"I'm good."
Pandangan mereka bertabrakan. Mata sipit Calvin bertemu mata biru Revan. Terlihat jelas pucatnya wajah Calvin. Keseimbangannya pun kurang baik. Calvin tak setegap dan seatletis dulu. Tubuhnya seperti menyusut, kurus dan kehilangan kekuatan. Walau tetap rupawan.
"Kenapa kau tanya itu?" Kini Calvin balik bertanya.
"Jangan sembunyikan apa-apa dariku dan Silvi. Kau bisa menipu sahabat-sahabat yang lain. Tapi, jangan harap kami tertipu." sahut Revan tajam.
"Aku memang baik-baik saja, Revan. Buat apa khawatir?"
Klise, sangat klise. Revan benci cara Calvin menyembunyikan sesuatu. Jelas-jelas Calvin sakit. Sudah tak bisa disembunyikan lagi.
"Hmmmm whateverlah. Aku tetap yakin pada mata hatiku sendiri."

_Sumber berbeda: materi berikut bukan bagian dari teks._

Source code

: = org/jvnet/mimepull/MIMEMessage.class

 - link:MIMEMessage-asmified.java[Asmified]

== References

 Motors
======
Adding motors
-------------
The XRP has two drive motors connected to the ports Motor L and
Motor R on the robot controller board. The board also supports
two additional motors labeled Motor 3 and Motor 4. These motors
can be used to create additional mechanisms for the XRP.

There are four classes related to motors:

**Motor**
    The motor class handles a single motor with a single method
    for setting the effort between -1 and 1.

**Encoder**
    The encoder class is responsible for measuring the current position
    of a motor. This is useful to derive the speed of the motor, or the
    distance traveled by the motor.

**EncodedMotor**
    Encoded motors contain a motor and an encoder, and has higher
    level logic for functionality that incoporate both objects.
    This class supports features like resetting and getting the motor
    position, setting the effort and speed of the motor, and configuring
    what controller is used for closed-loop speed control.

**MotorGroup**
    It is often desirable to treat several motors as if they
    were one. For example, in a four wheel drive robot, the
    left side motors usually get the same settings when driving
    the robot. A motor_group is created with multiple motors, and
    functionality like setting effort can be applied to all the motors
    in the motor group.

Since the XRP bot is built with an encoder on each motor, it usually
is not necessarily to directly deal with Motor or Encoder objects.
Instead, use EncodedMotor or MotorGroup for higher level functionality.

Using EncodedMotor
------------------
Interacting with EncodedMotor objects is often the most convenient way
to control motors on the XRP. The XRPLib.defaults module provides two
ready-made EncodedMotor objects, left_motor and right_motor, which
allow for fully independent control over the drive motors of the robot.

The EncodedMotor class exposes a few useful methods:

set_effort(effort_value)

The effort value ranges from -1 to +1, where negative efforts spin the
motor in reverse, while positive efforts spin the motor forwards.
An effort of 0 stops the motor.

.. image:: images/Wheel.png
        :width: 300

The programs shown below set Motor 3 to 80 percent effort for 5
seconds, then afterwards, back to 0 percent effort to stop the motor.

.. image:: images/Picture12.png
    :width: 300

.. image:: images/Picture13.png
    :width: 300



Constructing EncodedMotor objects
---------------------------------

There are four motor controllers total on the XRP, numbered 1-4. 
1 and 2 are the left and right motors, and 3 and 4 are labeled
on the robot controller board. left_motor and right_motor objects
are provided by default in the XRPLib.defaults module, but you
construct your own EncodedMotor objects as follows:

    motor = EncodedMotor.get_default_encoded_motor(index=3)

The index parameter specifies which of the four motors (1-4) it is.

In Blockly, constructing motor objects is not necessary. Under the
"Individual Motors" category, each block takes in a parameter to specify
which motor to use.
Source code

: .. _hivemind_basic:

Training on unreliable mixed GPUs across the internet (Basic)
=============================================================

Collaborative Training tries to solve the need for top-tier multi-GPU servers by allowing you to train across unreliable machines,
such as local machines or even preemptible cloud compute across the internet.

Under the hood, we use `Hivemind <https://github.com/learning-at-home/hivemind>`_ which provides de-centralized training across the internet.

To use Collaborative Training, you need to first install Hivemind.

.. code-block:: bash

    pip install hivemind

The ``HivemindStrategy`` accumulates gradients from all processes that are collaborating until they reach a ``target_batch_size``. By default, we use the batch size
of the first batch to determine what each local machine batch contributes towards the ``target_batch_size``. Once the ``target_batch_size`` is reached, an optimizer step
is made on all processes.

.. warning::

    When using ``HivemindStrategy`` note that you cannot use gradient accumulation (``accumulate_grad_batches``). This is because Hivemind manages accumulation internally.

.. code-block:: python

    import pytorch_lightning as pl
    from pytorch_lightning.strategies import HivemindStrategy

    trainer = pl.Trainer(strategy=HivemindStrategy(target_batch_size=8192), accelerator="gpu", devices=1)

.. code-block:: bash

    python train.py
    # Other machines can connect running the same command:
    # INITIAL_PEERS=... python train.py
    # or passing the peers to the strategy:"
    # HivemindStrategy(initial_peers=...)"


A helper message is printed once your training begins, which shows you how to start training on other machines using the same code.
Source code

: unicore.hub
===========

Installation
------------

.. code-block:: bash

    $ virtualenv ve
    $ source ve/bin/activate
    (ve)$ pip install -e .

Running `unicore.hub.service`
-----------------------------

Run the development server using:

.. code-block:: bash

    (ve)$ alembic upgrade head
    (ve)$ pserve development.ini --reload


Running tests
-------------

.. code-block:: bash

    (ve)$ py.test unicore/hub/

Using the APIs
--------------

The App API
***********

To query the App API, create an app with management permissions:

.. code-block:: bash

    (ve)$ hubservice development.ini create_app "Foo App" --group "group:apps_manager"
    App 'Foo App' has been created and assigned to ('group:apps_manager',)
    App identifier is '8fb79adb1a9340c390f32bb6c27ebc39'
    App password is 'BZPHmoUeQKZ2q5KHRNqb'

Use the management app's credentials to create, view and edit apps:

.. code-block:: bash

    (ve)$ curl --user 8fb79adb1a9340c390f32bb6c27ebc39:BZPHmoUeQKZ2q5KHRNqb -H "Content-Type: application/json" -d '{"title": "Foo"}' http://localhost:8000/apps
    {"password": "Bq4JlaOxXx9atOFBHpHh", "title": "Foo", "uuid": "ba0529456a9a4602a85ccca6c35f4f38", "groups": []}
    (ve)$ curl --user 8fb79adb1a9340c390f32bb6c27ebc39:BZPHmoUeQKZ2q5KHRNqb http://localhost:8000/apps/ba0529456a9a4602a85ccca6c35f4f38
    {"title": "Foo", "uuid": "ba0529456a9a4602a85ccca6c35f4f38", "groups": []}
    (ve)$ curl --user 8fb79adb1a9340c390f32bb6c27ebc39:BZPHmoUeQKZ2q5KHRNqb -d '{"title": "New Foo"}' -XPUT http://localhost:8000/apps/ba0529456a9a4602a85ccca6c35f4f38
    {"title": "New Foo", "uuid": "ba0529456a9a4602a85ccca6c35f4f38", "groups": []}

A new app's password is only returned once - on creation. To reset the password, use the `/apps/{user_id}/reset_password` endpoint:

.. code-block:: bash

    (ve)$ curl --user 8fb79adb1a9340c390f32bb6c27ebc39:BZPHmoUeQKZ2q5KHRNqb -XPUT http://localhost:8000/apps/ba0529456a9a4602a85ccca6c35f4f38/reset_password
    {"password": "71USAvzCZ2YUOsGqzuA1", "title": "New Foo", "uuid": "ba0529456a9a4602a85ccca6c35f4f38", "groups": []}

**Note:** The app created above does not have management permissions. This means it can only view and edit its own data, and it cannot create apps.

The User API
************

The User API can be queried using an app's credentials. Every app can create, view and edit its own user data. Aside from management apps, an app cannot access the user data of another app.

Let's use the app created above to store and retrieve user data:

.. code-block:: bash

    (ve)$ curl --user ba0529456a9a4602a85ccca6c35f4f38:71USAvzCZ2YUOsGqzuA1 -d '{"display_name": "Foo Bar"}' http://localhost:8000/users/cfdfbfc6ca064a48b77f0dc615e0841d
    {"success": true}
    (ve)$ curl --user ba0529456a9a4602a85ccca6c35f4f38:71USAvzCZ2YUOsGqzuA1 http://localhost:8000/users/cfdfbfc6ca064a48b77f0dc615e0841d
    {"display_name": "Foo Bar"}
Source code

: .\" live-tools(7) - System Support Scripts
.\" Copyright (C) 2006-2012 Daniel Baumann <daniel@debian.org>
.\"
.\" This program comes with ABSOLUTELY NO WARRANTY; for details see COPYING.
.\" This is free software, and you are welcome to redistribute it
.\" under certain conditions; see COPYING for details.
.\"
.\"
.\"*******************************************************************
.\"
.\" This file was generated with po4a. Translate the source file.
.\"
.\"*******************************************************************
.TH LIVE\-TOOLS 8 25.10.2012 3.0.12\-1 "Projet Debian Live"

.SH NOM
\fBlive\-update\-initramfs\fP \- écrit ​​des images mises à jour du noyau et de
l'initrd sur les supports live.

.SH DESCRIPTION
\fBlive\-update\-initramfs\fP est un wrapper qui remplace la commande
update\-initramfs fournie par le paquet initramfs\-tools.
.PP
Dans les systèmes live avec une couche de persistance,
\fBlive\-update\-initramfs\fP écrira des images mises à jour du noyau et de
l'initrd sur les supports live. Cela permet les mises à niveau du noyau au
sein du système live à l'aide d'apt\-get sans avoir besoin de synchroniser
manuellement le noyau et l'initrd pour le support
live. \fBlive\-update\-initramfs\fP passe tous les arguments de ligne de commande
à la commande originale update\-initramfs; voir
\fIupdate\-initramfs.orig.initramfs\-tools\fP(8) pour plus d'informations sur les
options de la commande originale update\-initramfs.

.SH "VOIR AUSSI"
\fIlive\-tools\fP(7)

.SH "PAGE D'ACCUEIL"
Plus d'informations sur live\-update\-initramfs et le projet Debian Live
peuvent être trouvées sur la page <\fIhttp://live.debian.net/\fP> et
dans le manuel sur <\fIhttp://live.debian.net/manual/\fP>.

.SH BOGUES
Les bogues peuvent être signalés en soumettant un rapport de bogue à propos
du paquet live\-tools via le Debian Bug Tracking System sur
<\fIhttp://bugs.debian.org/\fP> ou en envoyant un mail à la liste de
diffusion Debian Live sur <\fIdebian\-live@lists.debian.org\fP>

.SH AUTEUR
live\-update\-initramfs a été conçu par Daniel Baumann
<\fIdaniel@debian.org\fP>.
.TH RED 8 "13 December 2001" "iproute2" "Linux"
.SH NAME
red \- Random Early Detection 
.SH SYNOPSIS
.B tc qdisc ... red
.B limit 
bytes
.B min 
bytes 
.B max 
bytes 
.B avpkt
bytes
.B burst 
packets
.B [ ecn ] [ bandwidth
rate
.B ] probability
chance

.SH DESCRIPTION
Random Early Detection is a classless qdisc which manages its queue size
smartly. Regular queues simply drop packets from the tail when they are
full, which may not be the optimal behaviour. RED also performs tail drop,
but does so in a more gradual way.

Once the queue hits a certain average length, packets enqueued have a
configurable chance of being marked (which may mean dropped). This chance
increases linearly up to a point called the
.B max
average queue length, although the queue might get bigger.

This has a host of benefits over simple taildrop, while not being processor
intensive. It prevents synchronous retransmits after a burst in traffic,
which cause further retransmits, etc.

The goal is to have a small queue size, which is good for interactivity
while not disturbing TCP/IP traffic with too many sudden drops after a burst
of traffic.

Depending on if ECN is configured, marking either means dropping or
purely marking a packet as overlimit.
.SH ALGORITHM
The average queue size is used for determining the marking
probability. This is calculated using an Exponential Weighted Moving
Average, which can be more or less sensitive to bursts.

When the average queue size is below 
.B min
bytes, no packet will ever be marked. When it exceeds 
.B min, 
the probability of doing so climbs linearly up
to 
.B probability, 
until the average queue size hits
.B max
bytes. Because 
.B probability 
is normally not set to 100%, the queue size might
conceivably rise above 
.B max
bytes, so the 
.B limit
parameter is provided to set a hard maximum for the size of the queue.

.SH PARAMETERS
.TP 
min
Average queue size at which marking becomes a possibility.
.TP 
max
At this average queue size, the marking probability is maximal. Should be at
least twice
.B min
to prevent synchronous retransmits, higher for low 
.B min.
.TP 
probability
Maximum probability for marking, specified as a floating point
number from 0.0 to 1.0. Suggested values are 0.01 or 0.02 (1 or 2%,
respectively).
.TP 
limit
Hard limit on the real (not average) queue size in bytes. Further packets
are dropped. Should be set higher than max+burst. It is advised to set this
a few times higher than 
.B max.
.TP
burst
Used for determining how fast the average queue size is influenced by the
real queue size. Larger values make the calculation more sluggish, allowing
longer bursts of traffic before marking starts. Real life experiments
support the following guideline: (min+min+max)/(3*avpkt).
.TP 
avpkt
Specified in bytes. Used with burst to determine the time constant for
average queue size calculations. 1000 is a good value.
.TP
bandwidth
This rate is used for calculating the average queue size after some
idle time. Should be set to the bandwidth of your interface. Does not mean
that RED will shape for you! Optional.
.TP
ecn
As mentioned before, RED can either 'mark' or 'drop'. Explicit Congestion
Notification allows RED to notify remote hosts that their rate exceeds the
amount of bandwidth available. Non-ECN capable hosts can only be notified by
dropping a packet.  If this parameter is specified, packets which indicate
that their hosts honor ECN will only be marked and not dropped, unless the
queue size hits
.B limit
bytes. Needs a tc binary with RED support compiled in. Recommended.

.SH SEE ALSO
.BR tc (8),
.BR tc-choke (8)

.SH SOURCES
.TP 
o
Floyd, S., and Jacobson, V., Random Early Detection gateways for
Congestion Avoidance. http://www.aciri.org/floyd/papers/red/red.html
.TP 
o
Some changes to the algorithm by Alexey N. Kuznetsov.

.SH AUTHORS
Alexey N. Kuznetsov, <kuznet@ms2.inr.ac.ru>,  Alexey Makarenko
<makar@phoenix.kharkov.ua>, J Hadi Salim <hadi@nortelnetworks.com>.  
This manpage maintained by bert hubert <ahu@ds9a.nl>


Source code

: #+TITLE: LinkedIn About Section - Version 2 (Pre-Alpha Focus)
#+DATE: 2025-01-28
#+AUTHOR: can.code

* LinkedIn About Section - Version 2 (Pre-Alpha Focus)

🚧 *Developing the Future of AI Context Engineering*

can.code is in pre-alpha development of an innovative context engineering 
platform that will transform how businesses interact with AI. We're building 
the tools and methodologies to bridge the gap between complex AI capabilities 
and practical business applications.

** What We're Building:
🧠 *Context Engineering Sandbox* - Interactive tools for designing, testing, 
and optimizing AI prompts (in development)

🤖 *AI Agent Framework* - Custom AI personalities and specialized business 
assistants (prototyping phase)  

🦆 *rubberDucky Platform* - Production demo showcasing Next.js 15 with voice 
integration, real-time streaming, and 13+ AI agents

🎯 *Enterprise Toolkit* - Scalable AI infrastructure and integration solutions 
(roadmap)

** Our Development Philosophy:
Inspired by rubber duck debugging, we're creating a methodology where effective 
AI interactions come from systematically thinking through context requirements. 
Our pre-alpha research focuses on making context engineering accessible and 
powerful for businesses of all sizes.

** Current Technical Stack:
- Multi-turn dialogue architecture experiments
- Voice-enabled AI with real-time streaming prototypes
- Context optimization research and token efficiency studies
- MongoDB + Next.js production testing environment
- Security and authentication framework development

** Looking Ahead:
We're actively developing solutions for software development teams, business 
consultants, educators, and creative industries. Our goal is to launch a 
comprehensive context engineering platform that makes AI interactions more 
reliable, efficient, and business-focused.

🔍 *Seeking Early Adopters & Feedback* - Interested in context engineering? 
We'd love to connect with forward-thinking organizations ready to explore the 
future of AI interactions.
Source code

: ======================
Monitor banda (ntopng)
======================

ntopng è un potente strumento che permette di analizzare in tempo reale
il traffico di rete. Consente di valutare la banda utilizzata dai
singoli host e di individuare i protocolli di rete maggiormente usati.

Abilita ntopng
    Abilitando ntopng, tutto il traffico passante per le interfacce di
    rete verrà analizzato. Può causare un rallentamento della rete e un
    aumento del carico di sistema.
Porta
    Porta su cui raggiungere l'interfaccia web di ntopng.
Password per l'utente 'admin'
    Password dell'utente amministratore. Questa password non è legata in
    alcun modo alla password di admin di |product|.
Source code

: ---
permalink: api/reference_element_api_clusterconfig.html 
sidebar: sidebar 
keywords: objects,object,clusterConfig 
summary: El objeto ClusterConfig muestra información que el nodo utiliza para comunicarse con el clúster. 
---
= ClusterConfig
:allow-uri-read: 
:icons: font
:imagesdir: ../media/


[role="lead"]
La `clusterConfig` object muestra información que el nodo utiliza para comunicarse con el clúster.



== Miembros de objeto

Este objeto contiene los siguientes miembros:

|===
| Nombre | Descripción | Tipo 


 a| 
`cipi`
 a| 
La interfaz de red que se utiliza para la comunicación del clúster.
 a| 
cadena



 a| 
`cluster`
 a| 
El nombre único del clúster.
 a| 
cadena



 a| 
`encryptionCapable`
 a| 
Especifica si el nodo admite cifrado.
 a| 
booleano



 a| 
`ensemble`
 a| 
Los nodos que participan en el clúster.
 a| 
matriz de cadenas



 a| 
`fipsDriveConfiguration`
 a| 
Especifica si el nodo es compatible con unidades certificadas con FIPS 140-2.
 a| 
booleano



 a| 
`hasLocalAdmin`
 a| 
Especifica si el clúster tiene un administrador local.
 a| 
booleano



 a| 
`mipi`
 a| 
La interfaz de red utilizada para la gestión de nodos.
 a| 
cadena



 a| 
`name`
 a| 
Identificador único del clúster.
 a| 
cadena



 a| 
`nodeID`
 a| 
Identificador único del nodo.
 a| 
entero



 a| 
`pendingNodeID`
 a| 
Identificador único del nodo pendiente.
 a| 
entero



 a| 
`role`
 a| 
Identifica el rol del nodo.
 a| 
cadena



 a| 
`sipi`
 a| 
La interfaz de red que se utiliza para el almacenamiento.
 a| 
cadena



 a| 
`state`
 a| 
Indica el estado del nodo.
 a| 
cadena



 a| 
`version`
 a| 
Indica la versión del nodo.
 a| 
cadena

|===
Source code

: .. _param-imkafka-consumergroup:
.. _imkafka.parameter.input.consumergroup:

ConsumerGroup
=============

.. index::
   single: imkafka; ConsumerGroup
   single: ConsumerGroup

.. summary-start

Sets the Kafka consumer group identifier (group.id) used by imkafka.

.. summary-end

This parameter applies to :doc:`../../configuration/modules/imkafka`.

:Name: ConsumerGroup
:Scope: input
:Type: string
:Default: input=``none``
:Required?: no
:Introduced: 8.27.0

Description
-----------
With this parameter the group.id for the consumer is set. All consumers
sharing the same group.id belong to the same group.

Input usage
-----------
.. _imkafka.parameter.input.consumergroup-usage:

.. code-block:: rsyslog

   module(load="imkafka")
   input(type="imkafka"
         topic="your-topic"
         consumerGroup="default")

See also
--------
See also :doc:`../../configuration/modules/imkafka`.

Sejurus kemudian, Revan berbalik ke kaki tangga. Bersiap naik ke lantai atas. Satu kakinya melayang di anak tangga terbawah. Calvin menyambar lengannya.
"Come on, aku tidak menyembunyikan apa pun. Jangan childish begini, Revan. Ayo temani aku ke pantry. Ada menu spesial buat kamu."
"Apa? Nasi hainam?"
Calvin mengangguk, tersenyum lebar. Mau tak mau Revan menurut. Dia mengikuti langkah Calvin ke pantry.